To protect the basic human rights stated before and to create and sustain a world of peace, the DPCW emphasizes the importance of the freedom of religion and spreading a culture of peace. Religion, which has greatly contributed to the development of civilization and the creation of today’s values, remains as a major source of conflict in some areas. There should never be any wars and conflicts caused by religion, and religion should not be abused by an individual or a particular organization for political or social authority. Therefore, when discussing the shared efforts of the global community for peace, religion cannot be left out of the conversation. Furthermore, the DPCW also proposes cooperation across the globe to guarantee the rights of society, including education, welfare, and freedom of the press. The DPCW reflects the basic human rights that have been guaranteed by international charters and declarations adopted by the UN General Assembly in the areas of political, civic, economic and cultural rights.

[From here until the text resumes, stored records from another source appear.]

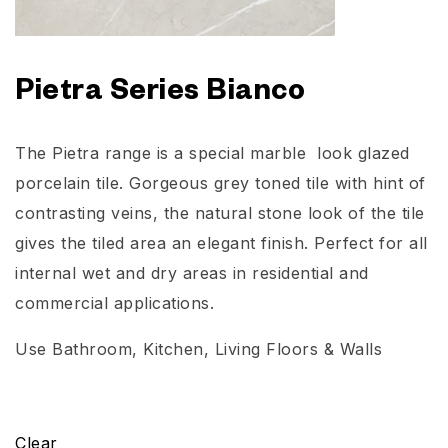
Pietra Series Bianco
The Pietra range is a special marble look glazed
porcelain tile. Gorgeous grey toned tile with hint of
contrasting veins, the natural stone look of the tile
gives the tiled area an elegant finish. Perfect for all
internal wet and dry areas in residential and
commercial applications.
Use
Bathroom
, Kitchen, Living Floors & Walls
Clear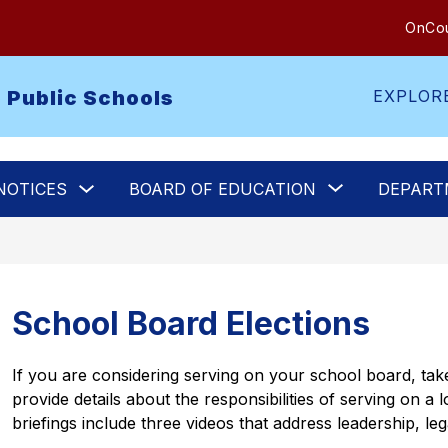
OnCou
 Public Schools
EXPLOR
Show
Show
NOTICES
BOARD OF EDUCATION
DEPART
submenu
submenu
for
for
Legal
Board
Notices
of
Education
School Board Elections
If you are considering serving on your school board, take
provide details about the responsibilities of serving on a
briefings include three videos that address leadership, le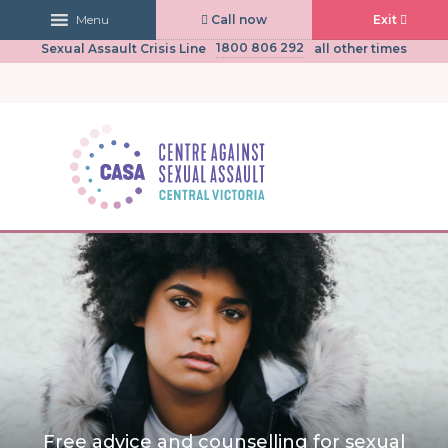
Call now
Exit
Menu
03 5441 0430
CASA Central Victoria
(Mon to Fri, 9am-5pm)
1800 806 292
Sexual Assault Crisis Line
all other times
Free advice and counselling for sexual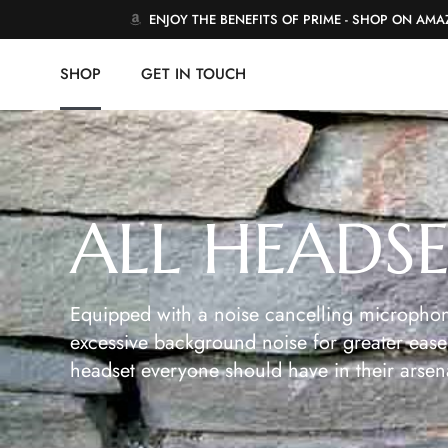
ENJOY THE BENEFITS OF PRIME - SHOP ON AM
SHOP
GET IN TOUCH
ALL HEADS
Equipped with a noise cancelling microphon
excessive background noise for greater ease 
headset everyone should have in their arsen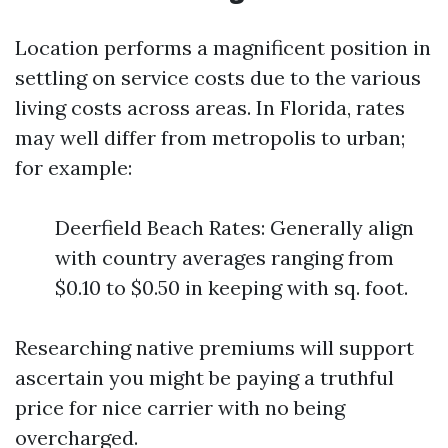
Location performs a magnificent position in
settling on service costs due to the various
living costs across areas. In Florida, rates
may well differ from metropolis to urban;
for example:
Deerfield Beach Rates: Generally align
with country averages ranging from
$0.10 to $0.50 in keeping with sq. foot.
Researching native premiums will support
ascertain you might be paying a truthful
price for nice carrier with no being
overcharged.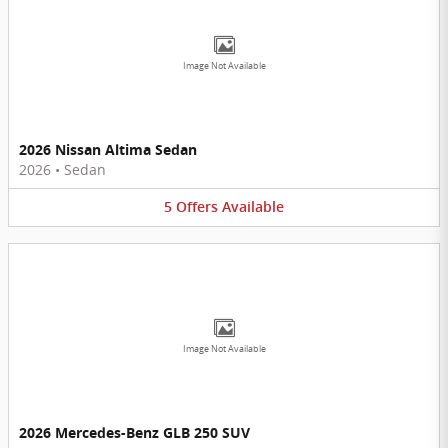
Image Not Available
2026 Nissan Altima Sedan
2026
•
Sedan
5
Offers
Available
Image Not Available
2026 Mercedes-Benz GLB 250 SUV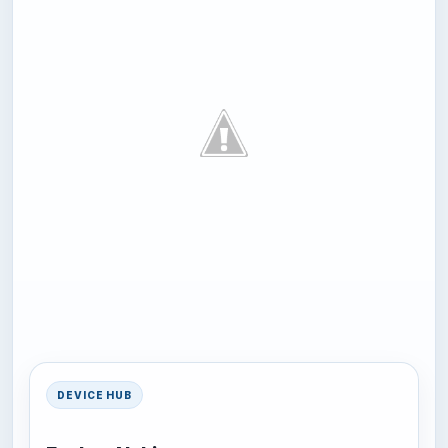
DEVICE HUB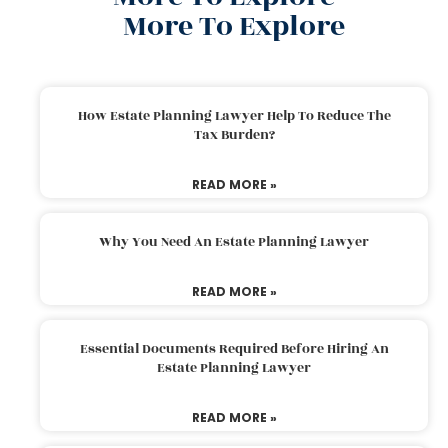
More To Explore
How Estate Planning Lawyer Help To Reduce The
Tax Burden?
READ MORE »
Why You Need An Estate Planning Lawyer
READ MORE »
Essential Documents Required Before Hiring An
Estate Planning Lawyer
READ MORE »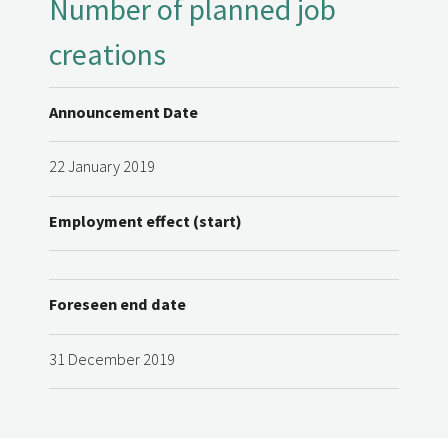
Number of planned job
creations
Announcement Date
22 January 2019
Employment effect (start)
Foreseen end date
31 December 2019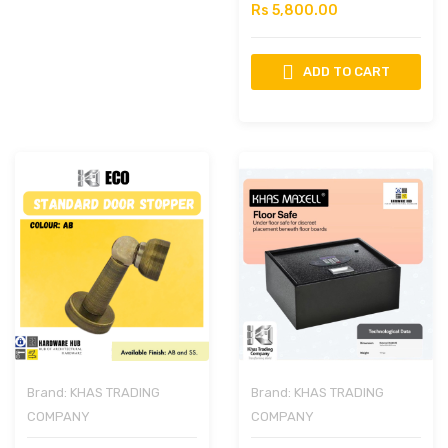
Rs 5,800.00
ADD TO CART
Brand:
KHAS TRADING
Brand:
KHAS TRADING
COMPANY
COMPANY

What Makes the Declaration of Peace and Cessation of War (DPCW) Different?

Currently, the international society is unable to escape from the reality of wars and conflicts because states do not follow the current international law and even the current international law itself does not completely cease or resolve all wars. Therefore, we need a new international law that will amend the current situation, as well as the ability to implement this type of law.

For this, the DPCW mentions that all states should be mindful of equal authority, and the power of law can replace war as a means to solve judicial problems and other conflicts. The DPCW aims to not only become a legally binding instrument through the adoption of the UN but it wishes to transform and expand the paradigm into a "fair rule of law" amidst the current order where rule of power triumphs and wars and conflicts are never ceasing.

The implementation of the DPCW may seem difficult, but it is possible because we are living at a time when global citizens can play a direct role in achieving peace in the world since more people are now able to influence international society. Therefore, if the women, youth and media lead the international civil society to urge for the DPCW and take part in monitoring its implementation, no state nor head of state will be able to act according to their own desires. If all citizens speak up with one voice for peace, states will have no choice but to follow through.

Therefore, it is crucial that all citizens participate in monitoring the effectiveness of the DPCW, which is why people are currently flocking to HWPL. This is also the reason why we call the DPCW the answer to peace, and are the key points that differentiate it from the current international laws.

Urging for an International Legal Instrument to Spread a Culture of Peace: Legislate Peace Campaign

Since the DPCW was proclaimed on 14 March 2016, people from all around the world, including government administrations, civil society organizations, religious followers, the media, youth, and women, are raising their voice for peace to implement these principles of peace worldwide. Since September 2016, over 100,000 people have participated in 630 events in 170 nations to urge for the DPCW under the Legislate Peace Campaign.

The Peace Letter Campaign that started with the youth of the International Peace Youth Group also expanded to include the participation of women and civil society actors. The Peace Letter Campaign, as part of the Legislate Peace Campaign, is a campaign that urges for the implementation of the DPCW through letters that are handwritten by ordinary citizens to their respective heads of state.

Some may think that the Peace Letter Campaign is just a bundle of letters, but if the citizens of each nation are able to deliver their heart for peace to all 193 heads of state then world peace will surely be established.